The Canadian dollar CADUSD steadied against its broadly stronger U.S. counterpart on Friday as domestic data showed an increase in factory sales and investors judged that expected Bank of Canada interest rate cuts have been built into the currency’s outlook.

The loonie was trading nearly unchanged at 1.3740 to the U.S. dollar, or 72.78 U.S. cents, after moving in a range of 1.3728 to 1.3779.

The currency posted a modest weekly gain of 0.2% even after hitting on Tuesday its weakest intraday level in nearly two months at 1.3791.

“I think USD-CAD is still vulnerable to some upside swings out there but it’s not in a hurry,” said Amo Sahota, director at Klarity FX in San Francisco.

“The market is really focused on U.S. (currency) trade flow right now … For Canada, the drivers of expecting lower interest rates – that’s a checked box.”

The U.S. dollar rose against a basket of major currencies as political uncertainty weighed on the euro.

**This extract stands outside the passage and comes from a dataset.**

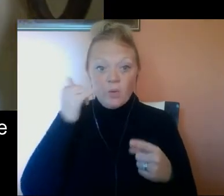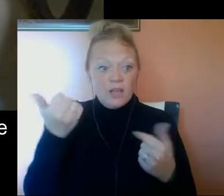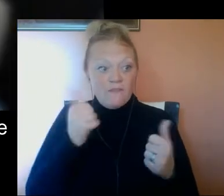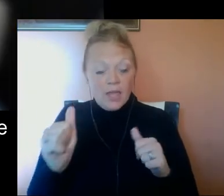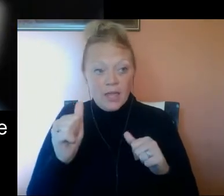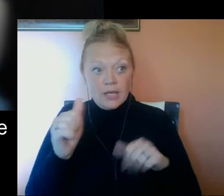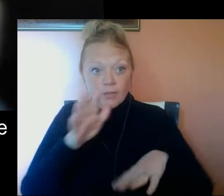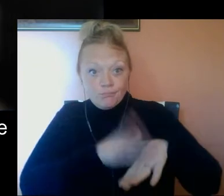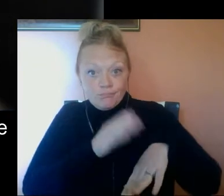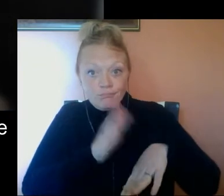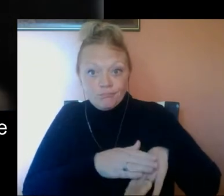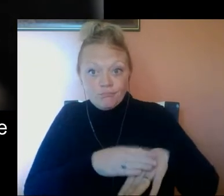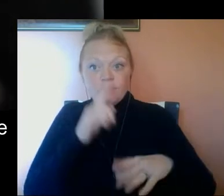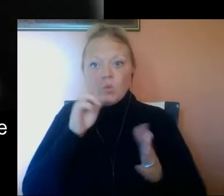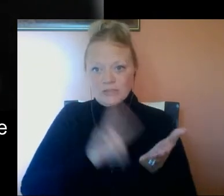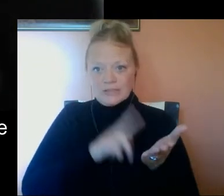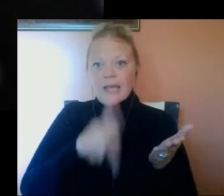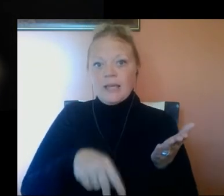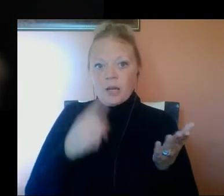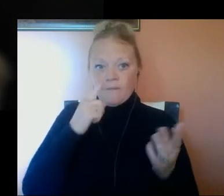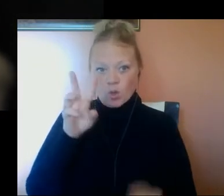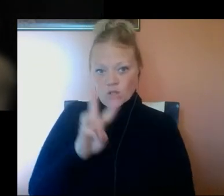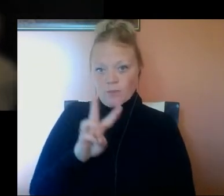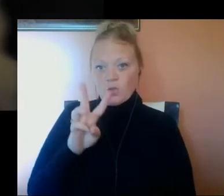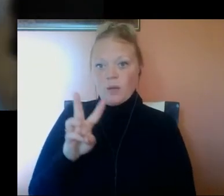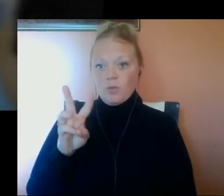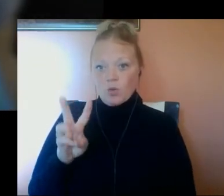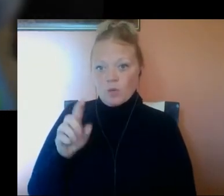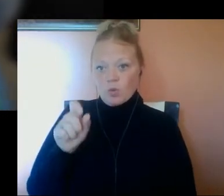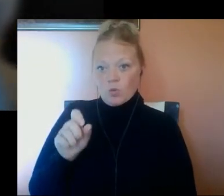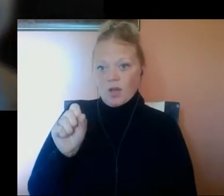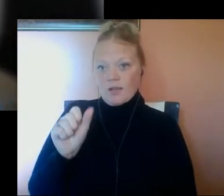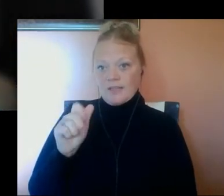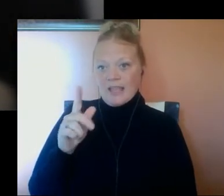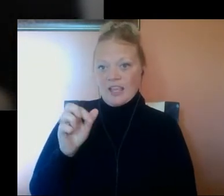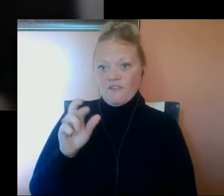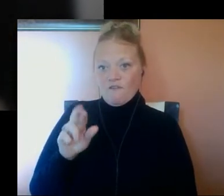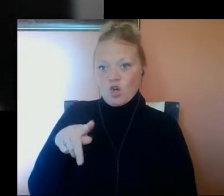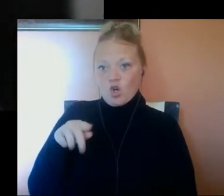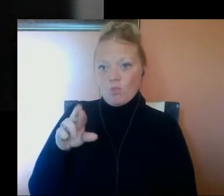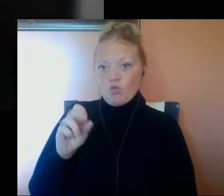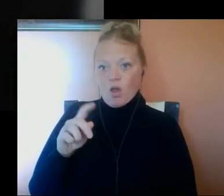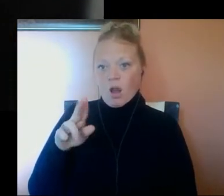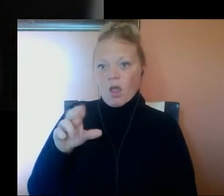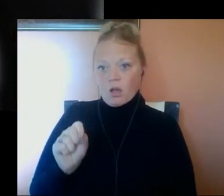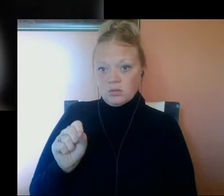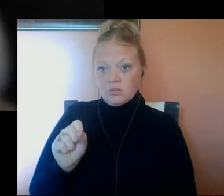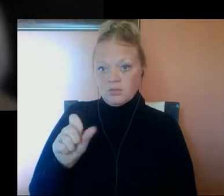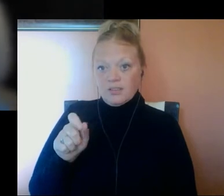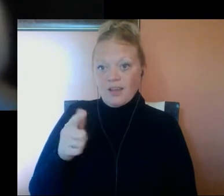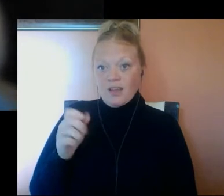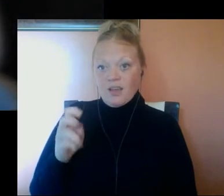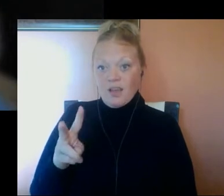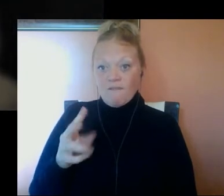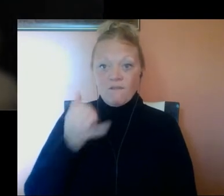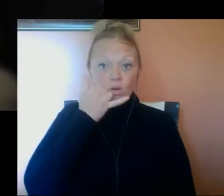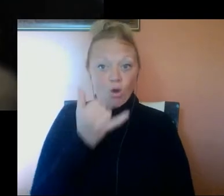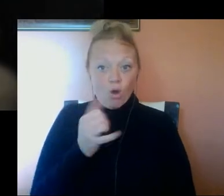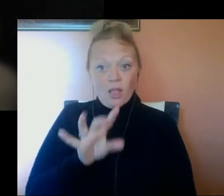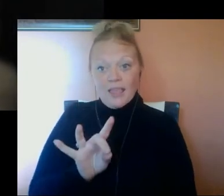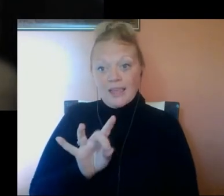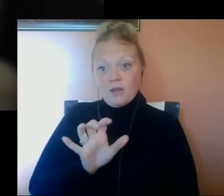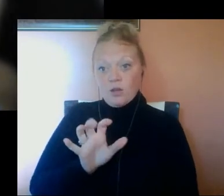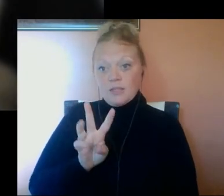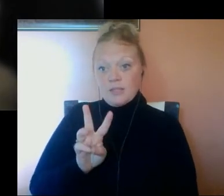there are any lead recalls, sign up for the recall list at www.saferproducts.gov or call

The BoC last week became the first G7 central bank to ease monetary policy, cutting its benchmark rate by 25 basis points to 4.75%.

Money markets expect another rate cut in July but have also moved to price in two rate cuts this year from the Federal Reserve, after recent data showed a cooling in U.S. inflation.

Canadian factory sales grew by 1.1% in April from March on higher sales of motor vehicles, as well as primary metals, Statistics Canada said. Separate data for April showed wholesale trade advancing 2.4%.

The price of oil, one of Canada’s major exports, settled 0.2% lower at $78.45 a barrel, giving back some of its weekly gain.

Canadian bond yields fell across a flatter curve. The 10-year was down 4.3 basis points at 3.285% after earlier touching its lowest since Feb. 2 at 3.260%.